#### [Texte à lire]
━━━━
Le sifflet DMH1937.60.10 a été donné par Alexandre Orlowski, qui a accompagné cet envoi des indications « Pologne, Podolie ». La Podolie est une région du centre-ouest de l’Ukraine qui, en 1937, était ukrainienne. Mais un modèle proche de ce sifflet, daté du premier tiers du xxe siècle et conservé au musée d’Ethnographie et d’Artisanat de Lviv, y est attribué à Jovkva, dans l’oblast de Lviv, dans la Volhynie intégrée à la Pologne en 19375. Il a donc été choisi de retenir ici cette attribution à l’oblast de Lviv.

Le deuxième sifflet DMH1939.107.3 attribué à la région de Lviv a été donné par Sophie Jablonska Oudin, qui indiquait avoir acheté cet objet ainsi que trois autres comme des réalisations d’écoles d’art appliqué, qui proviendraient de Pistyn (oblast d’Ivano-Frankivsk). Un sifflet identique à ce coq avec une glaçure verte est conservé au musée d’Ethnographie et d’Artisanat de Lviv. Il est daté de 1931 et attribué à Stara Sil dans l’oblast de Lviv, voisin de celui d’Ivano-Frankivsk. Il a également été choisi de conserver cette attribution.

Oblast de Poltava

Cet oblast est depuis longtemps une des principales régions d’Ukraine pour la production des sifflets.

Le baron de Baÿe décrit le marché de Poltava au début du xxe siècle au moment où tous les paysans céramistes (koustari) de la contrée venaient y apporter leur production :

« L’aspect de cet important marché était des plus curieux ; une place très vaste était littéralement couverte de poteries de toute sorte, de toute couleur : ustensiles de ménage, figurines, encensoirs et, surtout, des sifflets zoomorphes d’une variété infinie. Et, ce qu’il importe de noter, c’est que des sifflets du même genre ont été exhumés de tombeaux des Scythes que les Petits-Russiens pourraient revendiquer comme leurs ancêtres6. »

Une photographie de cet ouvrage présentant la poterie petite-russienne7 comporte de nombreux sifflets zoomorphes, mais sa qualité est médiocre et ne permet pas de les identifier précisément. Contrairement aux nombreux sifflets en terre richement décorés, provenant d’Opishne et datant de la deuxième moitié du xxe siècle, ils sont simplement formés, pour ceux qui représentent des animaux, d’un corps ovoïde allongé avec deux petites pattes à l’avant, comme le sifflet 1956.126.146. Il n’est pas précisé cependant s’ils viennent de Poltava.

Si Opishne est le centre de production de sifflets le plus connu aujourd’hui, il est probable que les potiers d’autres villages ont modelé eux aussi des sifflets. Il est ainsi difficile d’attribuer plus précisément les sifflets anciens de la collection du MuCEM qui viennent de l’ensemble réuni dans les années 1920-1930 par le Dr Frogier (1956.126).
━━━━
#### [Tâche 1]
Montrez chacune des lignes des entrées qui contiennent le mot « jars ».

#### [Les données]
━━━━
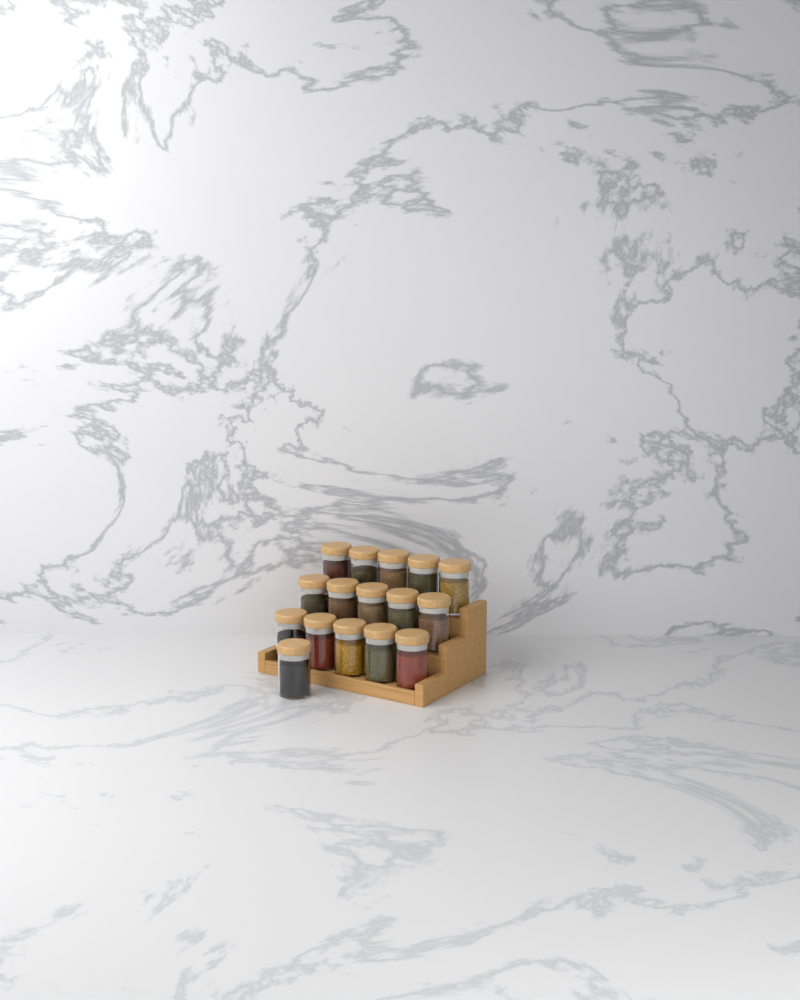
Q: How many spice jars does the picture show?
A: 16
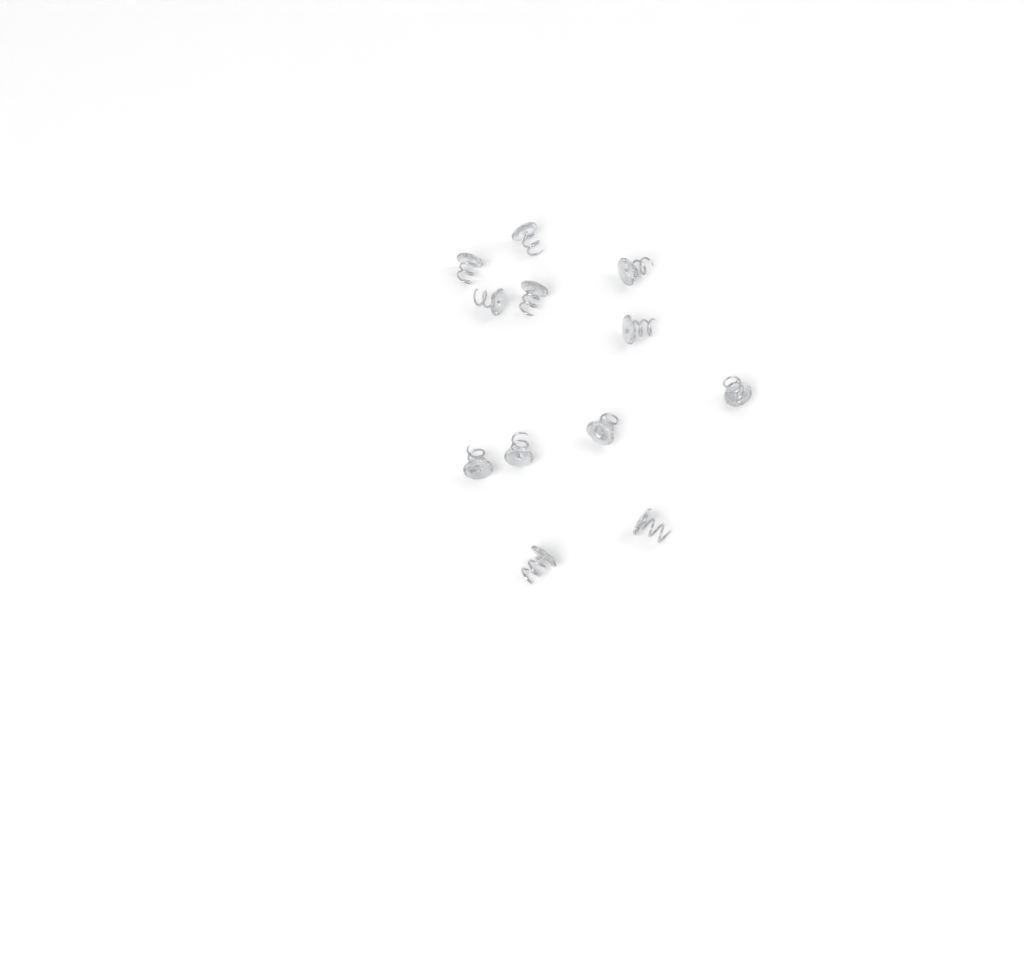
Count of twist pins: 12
━━━━
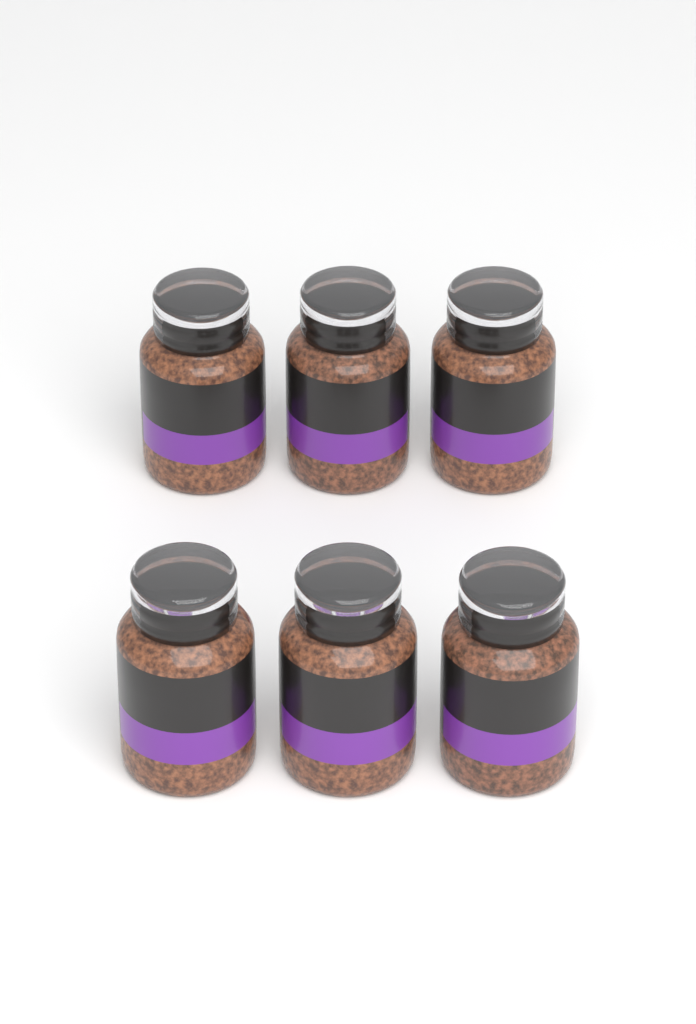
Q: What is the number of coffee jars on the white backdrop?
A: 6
━━━━
#### [Tâche 2]
D'après le texte sur les sifflets, quel oblast est depuis longtemps l'une des principales régions d'Ukraine pour la production des sifflets ?

#### [Corrigé détaillé 1]
Q: How many spice jars does the picture show?
Q: What is the number of coffee jars on the white backdrop?

#### [Corrigé détaillé 2]
L'oblast de Poltava.